Ice blocking the start of the North West Passage

We are still sitting in Pond Inlet waiting for the ice to clear.

A number of sources are available that let us know what the ice conditions are. These include internet based updates from the Canadian Ice Service, updates from other yachts attempting the passage, and local knowledge such as that provided by Peter Semotiuk.

Here is a sample ice report.

These conditions change daily, and sometimes you will see a noticeable difference over a matter of hours. Or, in our case, days go by with no usable change.

We have two options available. Head west from Pond Inlet and then northwards through Navy Board Inlet to reach Lancaster Sound, or head east back towards Greenland, and then northwards to gain the entrance to Lancaster Sound. Either way, we then head west through Lancaster Sound before turning southwards to pass through Peel Sound. In ideal conditions, we would take a week to sail the stretch shown.

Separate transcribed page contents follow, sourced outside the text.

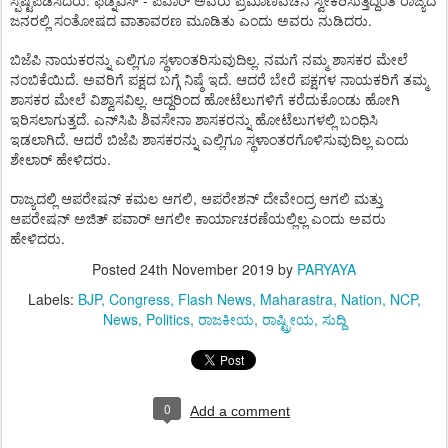
.
-
ಸ್ಪಷ್ಟಪಡಿಸಿದರು
ಫಡ್ನವಿಸ್
ಪವಾರ್
ಅವರು
ಪ್ರಮಾಣವಚನ
ಸ್ವೀಕರಿಸುತ್ತಿದ್ದಂತೆ
ರಾಜ್ಯದ
.
ಜನರಲ್ಲಿ
ಸಂತೋಷದ
ವಾತಾವರಣ
ಮೂಡಿತು
ಎಂದು
ಅವರು
ನುಡಿದರು
.
ಬಿಜೆಪಿ
ನಾಯಕರನ್ನು
ಎಲ್ಲಿಗೂ
ಸ್ಥಳಾಂತರಿಸುವುದಿಲ್ಲ
ನಮಗೆ
ನಮ್ಮ
ಶಾಸಕರ
ಮೇಲೆ
.
.
ನಂಬಿಕೆಯಿದೆ
ಅವರಿಗೆ
ಪಕ್ಷದ
ಬಗ್ಗೆ
ನಿಷ್ಠೆ
ಇದೆ
ಆದರೆ
ಬೇರೆ
ಪಕ್ಷಗಳ
ನಾಯಕರಿಗೆ
ತಮ್ಮ
.
ಶಾಸಕರ
ಮೇಲೆ
ವಿಶ್ವಾಸವಿಲ್ಲ
ಆದ್ದರಿಂದ
ಹೋಟೆಲುಗಳಿಗೆ
ಕರೆದುಕೊಂಡು
ಹೋಗಿ
.
ಇರಿಸಲಾಗುತ್ತದೆ
ಎನ್
ಸಿಪಿ
ಶಿವಸೇನಾ
ಶಾಸಕರನ್ನು
ಹೋಟೆಲುಗಳಲ್ಲಿ
ಬಂಧಿಸಿ
.
ಇಡಲಾಗಿದೆ
ಆದರೆ
ಬಿಜೆಪಿ
ಶಾಸಕರನ್ನು
ಎಲ್ಲಿಗೂ
ಸ್ಥಳಾಂತರಗೊಳಿಸುವುದಿಲ್ಲ
ಎಂದು
.
ಶೇಲಾರ್
ಹೇಳಿದರು
,
ರಾಜ್ಯದಲ್ಲಿ
ಆಪರೇಷನ್
ಕಮಲ
ಆಗಲಿ
ಆಪರೇಶನ್
ದೇವೇಂದ್ರ
ಆಗಲಿ
ಮತ್ತು
ಆಪರೇಷನ್
ಅಜಿತ್
ಪವಾರ್
ಆಗಲೀ
ಕಾರ್ಯಾಚರಣೆಯಲ್ಲಿಲ್ಲ
ಎಂದು
ಅವರು
.
ಹೇಳಿದರು
Posted
24th November 2019
by
PARYAYA
Labels:
BJP
Congress
Flash News
Maharastra
Nation
NCP
News
Politics
ರಾಜಕೀಯ
ರಾಷ್ಟ್ರೀಯ
ಸುದ್ದಿ
0
Add a comment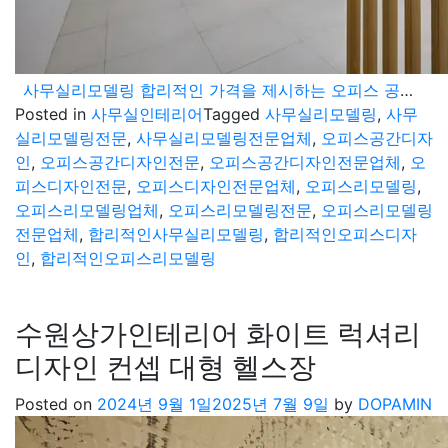
사무실리모델링 합리적인 가격을 제시하는 오피스 공간디자인 전문 업체
Posted in
사무실인테리어
Tagged
사무실리모델링
,
사무
실리모델링전문
,
사무실리모델링전문업체
,
오피스공간디자
인
,
오피스공간디자인전문
,
오피스공간디자인전문업체
,
오
피스디자인전문
,
오피스디자인전문업체
,
오피스리모델링
,
오피스리모델링업체
,
오피스리모델링전문
,
오피스리모델링
전문업체
,
합리적인사무실리모델링
,
합리적인오피스디자
인
,
합리적인오피스리모델링
수원상가인테리어 화이트 럭셔리
디자인 컨셉 대형 헬스장
Posted on
2024년 9월 1일
2025년 7월 9일
by
DOPAMIN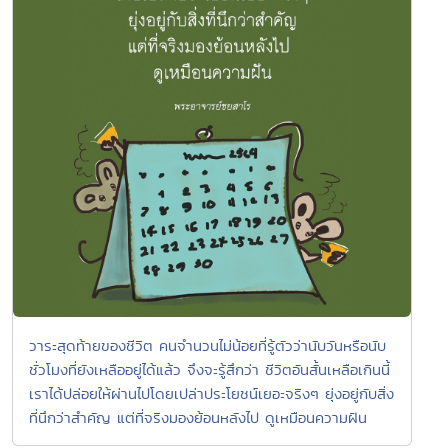
วาระสุดท้ายของชีวิต คนจำนวนไม่น้อยที่รู้ตัวว่านับวันหรือนับ
ชั่วโมงที่ยังเหลืออยู่ได้แล้ว จึงจะรู้สึกว่า ชีวิตอันสั้นเหลือเกินนี้
เราได้ปล่อยให้ผ่านไปโดยเปล่าประโยชน์เยอะจริงๆ ยุ่งอยู่กับสิ่ง
ที่นึกว่าสำคัญ แต่ที่จริงมองย้อนหลังไป ดูเหมือนความฝัน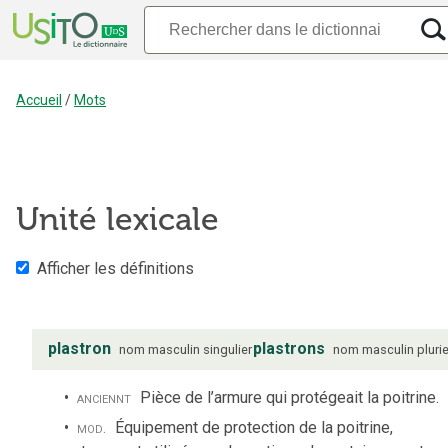
Accueil
/
Mots
Unité lexicale
Afficher les définitions
plastron
plastrons
nom
masculin
singulier
nom
masculin
plurie
anciennt
Pièce de l’armure qui protégeait la poitrine.
mod.
Équipement de protection de la poitrine,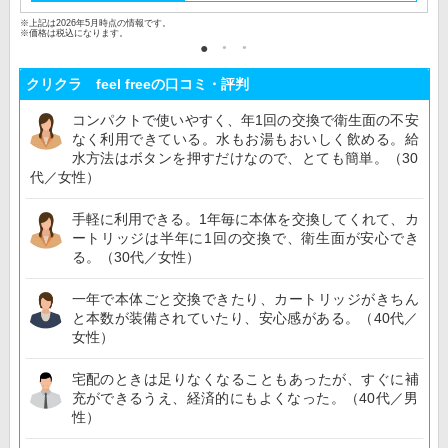
※上記は2026年5月時点の情報です。
※価格は税込になります。
クリクラ feel freeの口コミ・評判
コンパクトで使いやすく、年1回の交換で衛生面の不安
なく利用できている。水もお湯もおいしく飲める。給
水方法はボタンを押すだけなので、とても簡単。（30
代／女性）
手軽に利用できる。1年毎に本体を交換してくれて、カ
ートリッジは半年に1回の交換で、衛生面が安心でき
る。（30代／女性）
一年で本体ごと交換できたり、カートリッジがきちん
と本数が装備されていたり、安心感がある。（40代／
女性）
宅配のときは足りなくなることもあったが、すぐに補
充ができるうえ、経済的にもよくなった。（40代／男
性）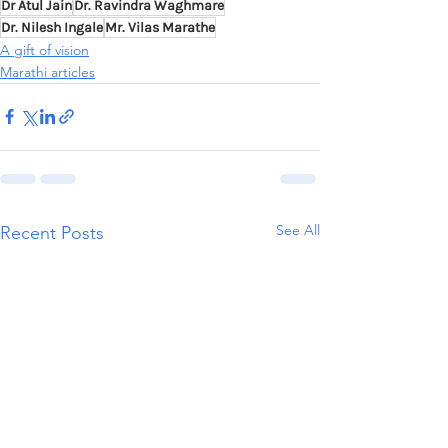
Dr Atul Jain
Dr. Ravindra Waghmare
Dr. Nilesh Ingale
Mr. Vilas Marathe
A gift of vision
Marathi articles
See All
Recent Posts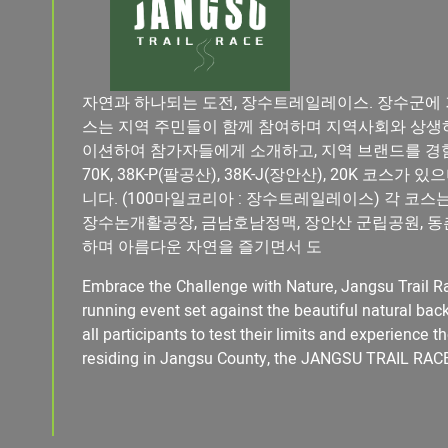
자연과 하나되는 도전, 장수트레일레이스. 장수군
스는 지역 주민들이 함께 참여하며 지역사회와 상생
이션하여 참가자들에게 소개하고, 지역 브랜드를 경
70K, 38K-P(팔공산), 38K-J(장안산), 20K 코스
니다. (100마일코리아 : 장수트레일레이스) 각 코스
장수논개활공장, 금남호남정맥, 장안산 군립공원, 동
하며 아름다운 자연을 즐기면서 도
Embrace the Challenge with Nature, Jangsu Trail R
running event set against the beautiful natural back
all participants to test their limits and experience 
residing in Jangsu County, the JANGSU TRAIL RAC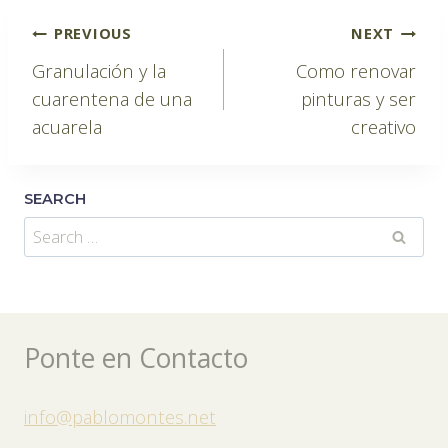
Post
PREVIOUS
NEXT
Granulación y la
Como renovar
navigation
cuarentena de una
pinturas y ser
acuarela
creativo
SEARCH
Search
for:
Ponte en Contacto
info@pablomontes.net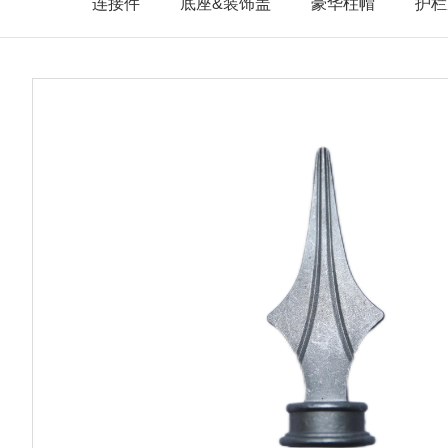
连接件
底座&装饰盖
豪华柱帽
护栏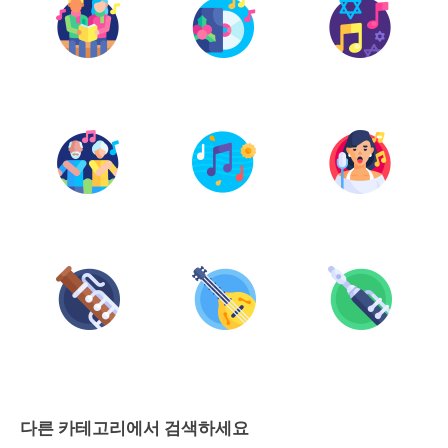
다른 카테고리에서 검색하세요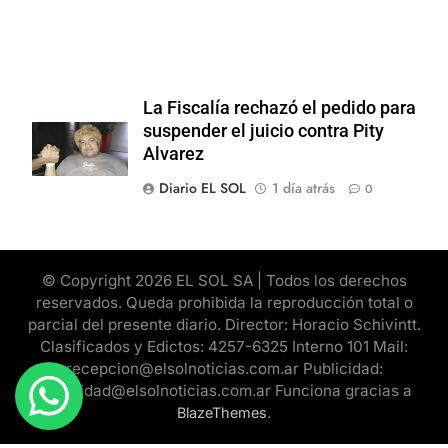
La Fiscalía rechazó el pedido para
suspender el juicio contra Pity
Alvarez
Diario EL SOL
1 día atrás
0
© Copyright 2026 EL SOL SA | Todos los derechos
reservados. Queda prohibida la reproducción total o
parcial del presente diario. Director: Horacio Schivintt.
Clasificados y Edictos: 4257-6325 Interno 101 Mail:
recepcion@elsolnoticias.com.ar Publicidad:
publicidad@elsolnoticias.com.ar Funciona gracias a
.
BlazeThemes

You may ask why we did not sail directly into Lancaster Sound from Greenland, instead of allowing ourselves to be ‘trapped’ as we now are. This is because we all wanted to go climbing on Baffin Island, at a spot a few miles west of Pond Inlet.

Our yacht, Dodo’s Delight is GRP (i.e. fibreglass, not aluminium or steel). It has no adaptations to protect the rudder or propeller from ice for either forwards or reverse motion. Nor is the bow strengthened in any way. So, we cannot sensibly consider breaking through ice, and are dependent on finding open channels of water through the ice. As such, we are mainly interested in the ice coverage, indicated as a fraction between 0/10th (no ice) and 10/10th(solid ice).

This ice would not even register on the charts.

Navigating through lots of ice depends on visibility, wind, currents, and the braveness (or stupidity) of the crew. Generally though, a “suitably equipped yacht in good conditions” can sail through ice up to 3/10th’s with caution, and through very short stretches of up 5/10th’s, although at a high risk of becoming trapped in the ice.

Going back to the ice chart, it is obvious why we are waiting. Both of our options have ice too dense for us to pass through safely. This sign sums it up really well.

Posted by Andrew

  1. xhabbo9054 said:

    I’m Huffing & Puffing hot air your way, despite cold and snow in the Western Cape! John R

  2. KUDOS!!! Job well done. Keep looking up!